Counters can be flushed in a multi-threaded context for example when the process is forked in different threads (https://github.com/llvm/llvm-project/blob/master/llvm/lib/Transforms/Instrumentation/GCOVProfiling.cpp#L632-L663).
In order to avoid pretty bad things, a critical section is needed around the flush.
We had a lot of crashes in this code in Firefox CI when we switched to clang for linux ccov builds and those crashes disappeared with this patch.

Event Timeline

calixte created this revision.Dec 2 2019, 10:24 AM
Herald added projects: Restricted Project, Restricted Project. · View Herald TranscriptDec 2 2019, 10:24 AM
Herald added subscribers: llvm-commits, Restricted Project, jfb. · View Herald Transcript
calixte retitled this revision from Add a critical section when flushing gcov counters to [compiler-rt] Add a critical section when flushing gcov counters.Dec 2 2019, 10:37 AM
dmajor added a subscriber: dmajor.Dec 2 2019, 10:42 AM

The extra setup/teardown work for Windows relative to Linux is unfortunate. How would you feel about using an SRWLock instead? They accept a static initializer. (https://docs.microsoft.com/en-us/windows/win32/sync/slim-reader-writer--srw--locks)

The extra setup/teardown work for Windows relative to Linux is unfortunate. How would you feel about using an SRWLock instead?

Are there minimum Windows version requirements for compiler-rt? SRWLock is only available on Win7 forward, I think.

froydnj resigned from this revision.Dec 2 2019, 11:11 AM

Also, I am the farthest thing from the owner of this code (I don't even have commit access!), so I don't think I'm the right person to review this.

dmajor added a subscriber: froydnj.Dec 2 2019, 12:27 PM

The extra setup/teardown work for Windows relative to Linux is unfortunate. How would you feel about using an SRWLock instead?

Are there minimum Windows version requirements for compiler-rt? SRWLock is only available on Win7 forward, I think.
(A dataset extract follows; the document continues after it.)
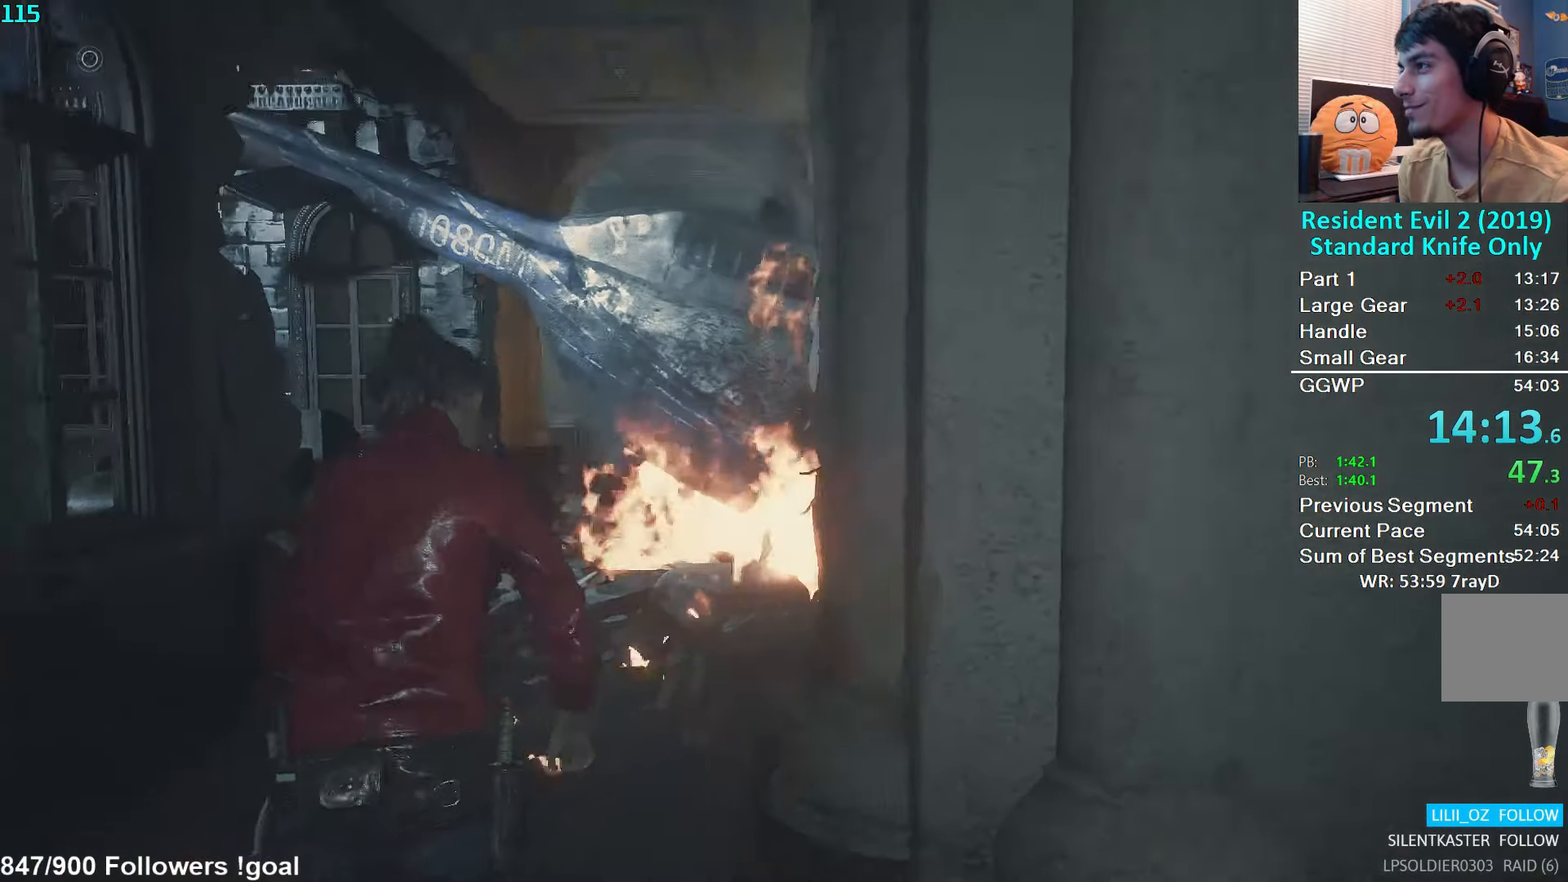
{"buttons": [], "left_stick": "up", "right_stick": "down", "events": [[450, "right_stick", "down"]]}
I believe SRWLocks arrived in Vista. Anyway, I don't know about compiler-rt specifically, but LLVM in general has required Win7 since 2015: http://llvm.org/viewvc/llvm-project?view=revision&revision=249332

calixte updated this revision to Diff 231843.Dec 3 2019, 1:21 AM

Use SRWLock instead of a CRITICAL_SECTION.

calixte updated this revision to Diff 231844.Dec 3 2019, 1:33 AM

Remove unused function

calixte updated this revision to Diff 231846.Dec 3 2019, 1:49 AM

Use HEAD~3 with arc diff

dmajor accepted this revision.Dec 3 2019, 6:00 AM
dmajor added a reviewer: davidxl.

This lgtm from the Windows side but I'd feel better if you got an additional review from someone who knows gcov better than me.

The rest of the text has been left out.